Selected text:
<<<<
Yes, this is my understanding as well. However, there is this concept of quantum teleportation enabled by the Einstein-Podolsky-Rosen effect (see link below) that seems to suggest faster-than-light transportation of information. In fact, it seems to have been proven that the EPR effect makes instantaneous information transportation possible.

www.research.ibm.com/quantuminfo/teleportation/

See this link for mention of the instantaneous nature of the phenomenon. (Its really only a *trigger* that happens instantaneously.)

www.newscientist.com/hottopics/quantum/fromheretothere.jsp

Weird, wild stuff!

Graham Rhodes
Senior Scientist
Applied Research Associates, Inc.

[edited by - grhodes_at_work on June 11, 2002 1:53:46 PM]
Graham Rhodes Moderator, Math & Physics forum @ gamedev.net
quote:

I''m going off topic now, but I''d just like to add that there is one thing that can travel faster than lightspeed. Information transmitted by wire! I read about an experiment not long ago where they cooled a wire close to absolute zero and then the transmitted signal travelled at 2-3 times the speed of light.



This is to a part true (I''ve also read about those experiments).
Somewhere (a Swedish sciense magazine i think) I read about
that you using a wave-chamber can get light to travel faster
than light (hmm..). You can also slow down light using
Boose-Einstein condensate.

But! All this is false. You cannot compare (for example)
>>>>
Dataset excerpts:
<<<<
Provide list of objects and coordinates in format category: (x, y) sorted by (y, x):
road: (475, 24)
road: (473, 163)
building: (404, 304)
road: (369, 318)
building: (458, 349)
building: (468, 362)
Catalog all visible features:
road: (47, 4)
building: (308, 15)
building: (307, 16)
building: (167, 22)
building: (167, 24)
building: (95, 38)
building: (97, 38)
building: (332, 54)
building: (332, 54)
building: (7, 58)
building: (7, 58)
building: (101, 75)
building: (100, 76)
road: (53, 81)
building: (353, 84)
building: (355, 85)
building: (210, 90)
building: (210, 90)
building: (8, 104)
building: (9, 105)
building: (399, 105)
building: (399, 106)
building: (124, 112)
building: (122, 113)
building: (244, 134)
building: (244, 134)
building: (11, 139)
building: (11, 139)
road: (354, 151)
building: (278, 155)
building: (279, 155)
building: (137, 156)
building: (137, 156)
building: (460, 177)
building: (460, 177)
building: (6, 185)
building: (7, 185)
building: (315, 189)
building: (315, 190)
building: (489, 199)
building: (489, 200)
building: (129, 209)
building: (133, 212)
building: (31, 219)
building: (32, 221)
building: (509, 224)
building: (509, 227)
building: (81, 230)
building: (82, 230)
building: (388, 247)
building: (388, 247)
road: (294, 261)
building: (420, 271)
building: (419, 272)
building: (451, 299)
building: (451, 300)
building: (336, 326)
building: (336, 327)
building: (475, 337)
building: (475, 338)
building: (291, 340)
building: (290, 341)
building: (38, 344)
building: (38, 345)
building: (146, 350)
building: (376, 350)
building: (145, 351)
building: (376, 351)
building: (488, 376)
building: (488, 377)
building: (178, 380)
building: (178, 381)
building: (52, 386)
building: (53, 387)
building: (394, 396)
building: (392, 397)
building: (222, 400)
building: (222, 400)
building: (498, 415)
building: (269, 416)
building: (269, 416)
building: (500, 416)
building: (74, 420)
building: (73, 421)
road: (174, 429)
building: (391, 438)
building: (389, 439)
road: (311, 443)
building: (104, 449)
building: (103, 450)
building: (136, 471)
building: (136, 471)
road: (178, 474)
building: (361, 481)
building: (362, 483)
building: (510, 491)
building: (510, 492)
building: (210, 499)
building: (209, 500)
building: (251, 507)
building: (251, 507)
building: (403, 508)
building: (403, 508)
>>>>
<<<<
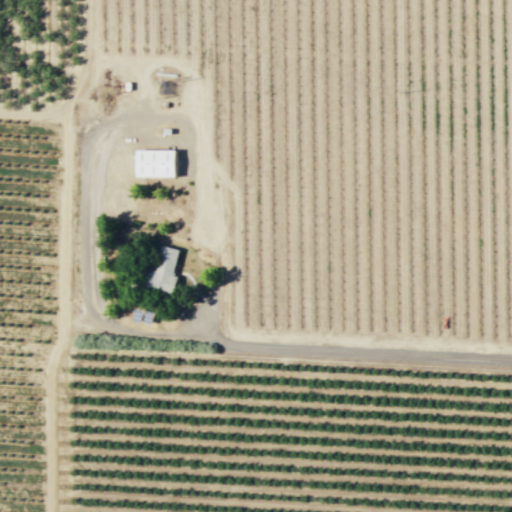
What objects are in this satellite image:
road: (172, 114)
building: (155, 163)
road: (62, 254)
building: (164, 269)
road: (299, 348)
>>>>
To do:
1. From the forum discussion of faster-than-light information, translate this sentence into Spanish: "In fact, it seems to have been proven that the EPR effect makes instantaneous information transportation possible."
2. Carry the forum discussion of faster-than-light information forward from the point where it stops.

Replies:
1. De hecho, parece haberse demostrado que el efecto EPR hace posible el transporte instantáneo de información.

2.
speed in Boose-Einstein condensate or a wave-chamber with
light-speed i vaccum. Nothing that has a mass can travel
faster than light-speed in the same medium.

BR
Marten Svanfeldt
More off topic:

electrons across a wire do move slowly; the drift velocity is almost negligible compared to the speed of light (in a vaccuum).

slowing down light...I saw in a documentary once, that they can freeze light in some sorta crystalline. Is it safe to say that one day our RAM will be optical? I think it is Just imagine, an optical chip, with optical ram...I''m thinking THz CPUs!!! no more playin around with nanoseconds and slow moving electrons...hahaha.

Just my 2 cents.
People fear what they don''t understand, hate what they can''t conquer!
I once read the following: Although a "faster-than-light" light wave is possible, it is impossible to modulate it to carry any information. Any such information still travels at the lower "group velocity." I''m not sure how applicable this statement is, but I thought I''d contribute it just in case!